Gönlümüzü temizlemek; ancak ve ancak yaptığımız hatalardan dönmek, kimseye zerre kadar zarar vermemek, kendimize varlık isnat etmekten vazgeçmek ve vücûdumuzun hakikatlerine dayanarak, ilmi bir yol almakla olur.

Abdest; tüm fenâ hallerden temizlenmektir.

Allah'ı idrak etmek isteyen kimse, vücûdunun dışını değil, aklını ve gönlünü tüm cehalet hallerinden temizlemelidir.

Aklı ve gönlü temizlenen kişi, kendi vücûd Kur'ânını okur, onu anlar.

Nisâ Sûresi 49: “Nefslerini anlayan, fenalardan temizlenen o kimseleri gördün değil mi?

Ancak Allah’ı anlamak isteyen kimseler cehaletten temizlenirler ve onlarda zerre kadar zulüm yoktur.”

Aklı temiz olan kişi, bâtıl bilgilerle hareket etmez, her an ilim ile hareket eder.

Gönlü abdestli olan kişi, hâl ve hareketleriyle Sâlih amelde olan kişidir.

Gönlü abdestli olan, herkesin derdiyle dertlenir, kişilerin sıkıntılarını içinde hisseder, elinden geldiğince yardım için koşar.

Asla zengin olma, mal-mülk edinme derdine düşmez, kimseyi kandırmaz, kimseye zerre kadar zarar veremez.

Aklı ve gönlü temiz olan, abdestlidir, Müslüman’dır.

Müslüman olan kişinin içi de dışı da temizdir.

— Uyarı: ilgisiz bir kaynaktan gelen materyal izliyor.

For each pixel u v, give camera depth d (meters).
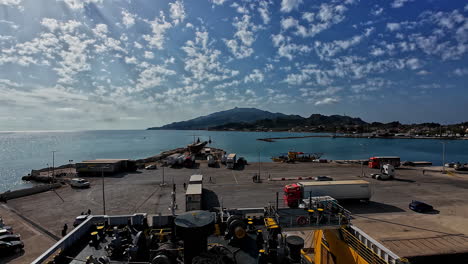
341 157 130.00
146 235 14.27
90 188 50.72
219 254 11.48
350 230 18.03
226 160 81.69
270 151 163.12
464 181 54.81
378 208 36.66
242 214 18.44
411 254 23.06
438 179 57.06
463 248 24.02
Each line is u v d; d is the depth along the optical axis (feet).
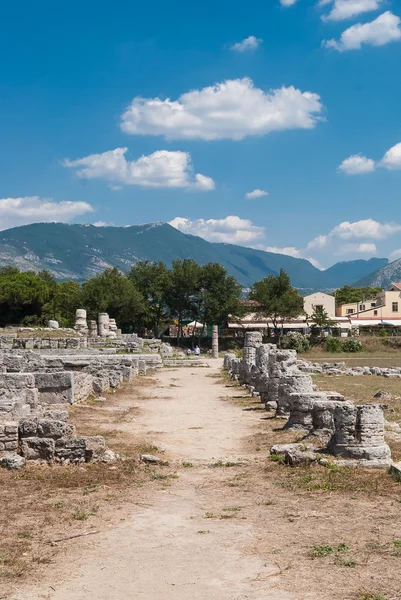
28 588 30.71
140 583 31.30
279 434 72.49
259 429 77.46
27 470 53.36
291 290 341.62
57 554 35.14
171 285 317.01
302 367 182.91
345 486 48.52
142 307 311.06
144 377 158.81
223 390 127.75
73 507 44.01
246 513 42.63
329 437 66.28
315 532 38.27
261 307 340.59
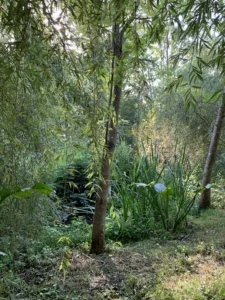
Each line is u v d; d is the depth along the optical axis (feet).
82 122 5.00
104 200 8.52
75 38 4.14
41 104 5.26
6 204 6.65
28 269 7.60
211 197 14.49
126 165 12.30
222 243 9.30
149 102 6.62
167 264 7.86
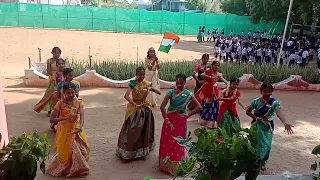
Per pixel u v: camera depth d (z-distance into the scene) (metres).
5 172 3.01
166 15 38.16
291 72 12.84
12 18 34.53
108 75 12.00
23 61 17.17
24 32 29.77
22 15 34.69
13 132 7.10
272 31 38.16
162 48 9.65
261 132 5.50
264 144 5.50
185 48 26.30
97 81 11.40
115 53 21.34
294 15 28.20
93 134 7.21
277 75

Aklı ve gönlü kirli olan, ne yaparsa yapsın, abdestsizdir, iman makâmına ermemiştir.

İşte, abdest denilince bedenimizin dışını yıkamak olarak düşünmemeliyiz.

Aklımızın ve gönlümüzün, her türlü gurur kibirden, kötülük düşünce ve eylemlerinden temizlenmesi olarak düşünmeliyiz.

Gönül erlerinden, Hasan Fehmi Tezdoğan, bir şiirinde abdest konusunu dile getirmiştir.

Abdest alan su ile onun dışı pâk olur Kâlbî zikir olursa onun içi pâk olur Bir odanın içinde bir süpürge olmazsa Ona giren bir kişi bir daha girmez olur Bir bardağın üstüne yaldız cilâ verseler Necis olsa içinde suyu içilmez olur

Evet, suyla ne kadar abdest alırsak alalım, aklımız ve gönlümüz temiz olmadığı müddetçe, abdestli sayılmayız.